In this year's Council elections (candidates are listed from p488 (PDF 145K)) members of the Royal Pharmaceutical Society will be able to vote using the "first past the post" system. This means that, with seven vacancies on the Council, members place crosses by up to seven names only — without indicating any preference. The seven candidates who receive most votes will be the winners. The question remains whether or not either the Society or democracy will, as a result, be the losers.

The decision to revert to the "first past the post" system was made by the Council in October last year (PJ, 12 October 2002, p545), after 25 years of using the single transferable vote system. It was made because motions had been carried at successive branch representatives' meetings, demanding a change to the system.
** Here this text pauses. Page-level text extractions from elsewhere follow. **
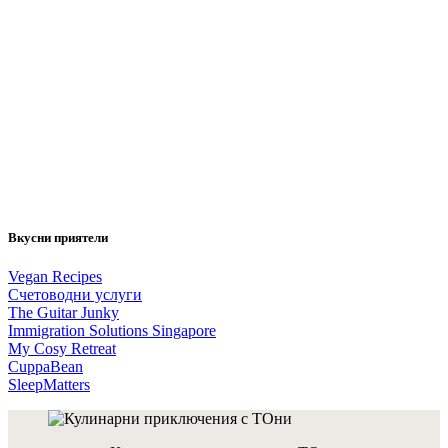
Вкусни приятели
Vegan Recipes
Счетоводни услуги
The Guitar Junky
Immigration Solutions Singapore
My Cosy Retreat
CuppaBean
SleepMatters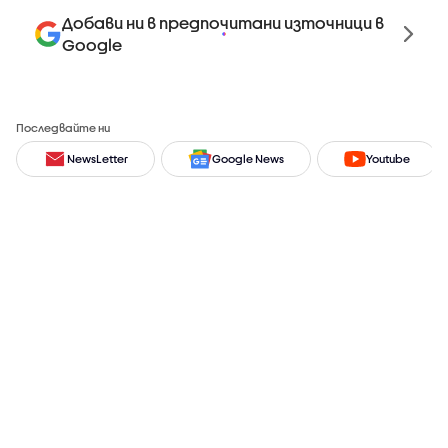
Добави ни в предпочитани източници в
Google
Последвайте ни
NewsLetter
Google News
Youtube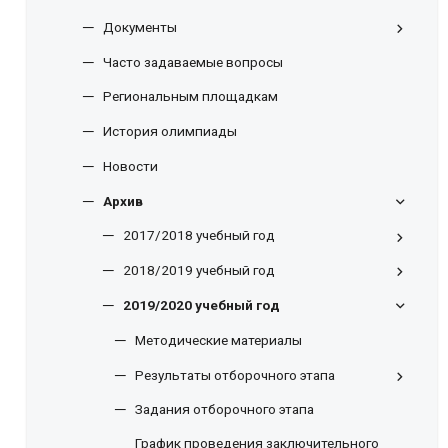
Документы
Часто задаваемые вопросы
Региональным площадкам
История олимпиады
Новости
Архив
2017/2018 учебный год
2018/2019 учебный год
2019/2020 учебный год
Методические материалы
Результаты отборочного этапа
Задания отборочного этапа
График проведения заключительного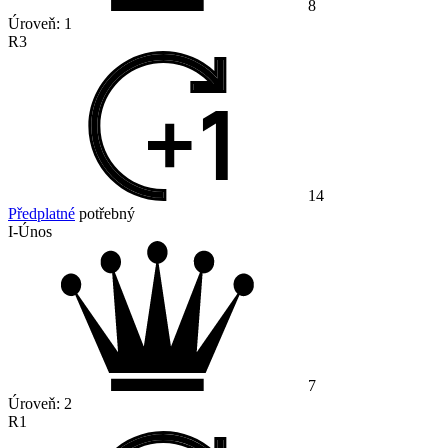
8
Úroveň:
1
R3
14
Předplatné
potřebný
I-Únos
7
Úroveň:
2
R1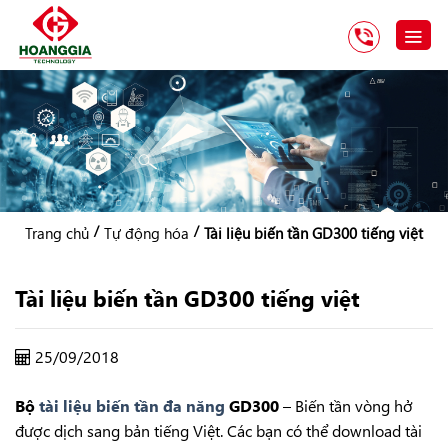
/
/
Trang chủ
Tự động hóa
Tài liệu biến tần GD300 tiếng việt
Tài liệu biến tần GD300 tiếng việt
25/09/2018
Bộ
tài liệu biến tần đa năng
GD300
– Biến tần vòng hở
được dịch sang bản tiếng Việt. Các bạn có thể download tài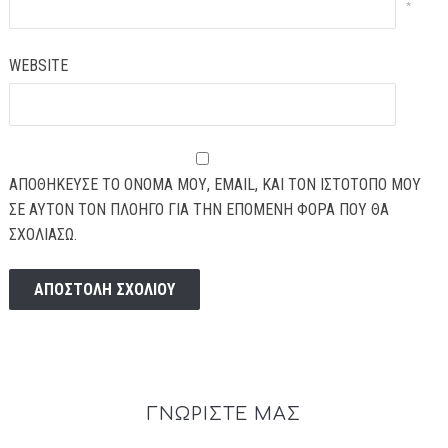
*
WEBSITE
ΑΠΟΘΉΚΕΥΣΕ ΤΟ ΌΝΟΜΆ ΜΟΥ, EMAIL, ΚΑΙ ΤΟΝ ΙΣΤΌΤΟΠΟ ΜΟΥ
ΣΕ ΑΥΤΌΝ ΤΟΝ ΠΛΟΗΓΌ ΓΙΑ ΤΗΝ ΕΠΌΜΕΝΗ ΦΟΡΆ ΠΟΥ ΘΑ
ΣΧΟΛΙΆΣΩ.
ΓΝΩΡΙΣΤΕ ΜΑΣ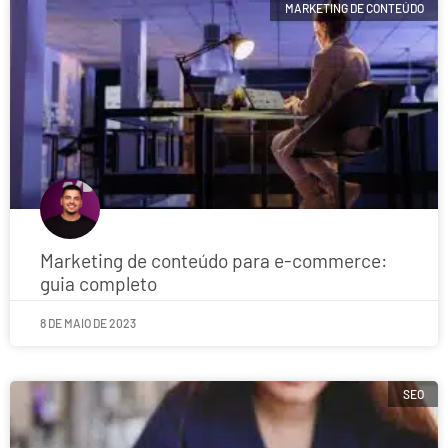
MARKETING DE CONTEÚDO
Marketing de conteúdo para e-commerce:
guia completo
8 DE MAIO DE 2023
SEO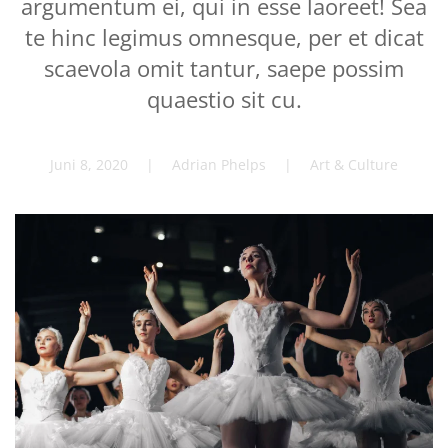
argumentum ei, qui in esse laoreet! Sea
te hinc legimus omnesque, per et dicat
scaevola omit tantur, saepe possim
quaestio sit cu.
Juni 8, 2020
| Adrian Phelps |
Art & Culture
At the time, The Journal questioned this decision in an editorial comment (ibid, p512) and we make no bones about questioning it still. The disadvantages of the "first past the post" system can be seen simply by looking at Westminster. Notwithstanding the fact that many adults in the United Kingdom choose not to exercise their democratic rights and fail to vote in any election, the current Labour Party — holding over 400 seats in the House of Commons — is supported by just over 40 per cent of the electorate. The Liberal Democrats, supported by 19 per cent of the electorate, held 52 seats in the 2001 general election. If proportional representation were introduced (certainly favoured by the Liberal Democrats but, unsurprisingly, by neither the Labour nor Conservatives parties), the political landscape would look rather different.

In a sense, therefore, the "first past the post" system for Council elections is potentially threatening for the smaller groups in pharmacy. Although Council members are not there to represent factions in any way, but rather to represent the interests of the profession as a whole, it is important that all voices are heard on the Council. It is equally important for community pharmacists to vote for a hospital pharmacist or an industrial pharmacist as any number of community pharmacists, in order to ensure that Council decisions are fully informed.

Although the "first past the post" system appears superficially much more simple, let us hope that, if it does not deliver a balanced Council, it will be changed again promptly.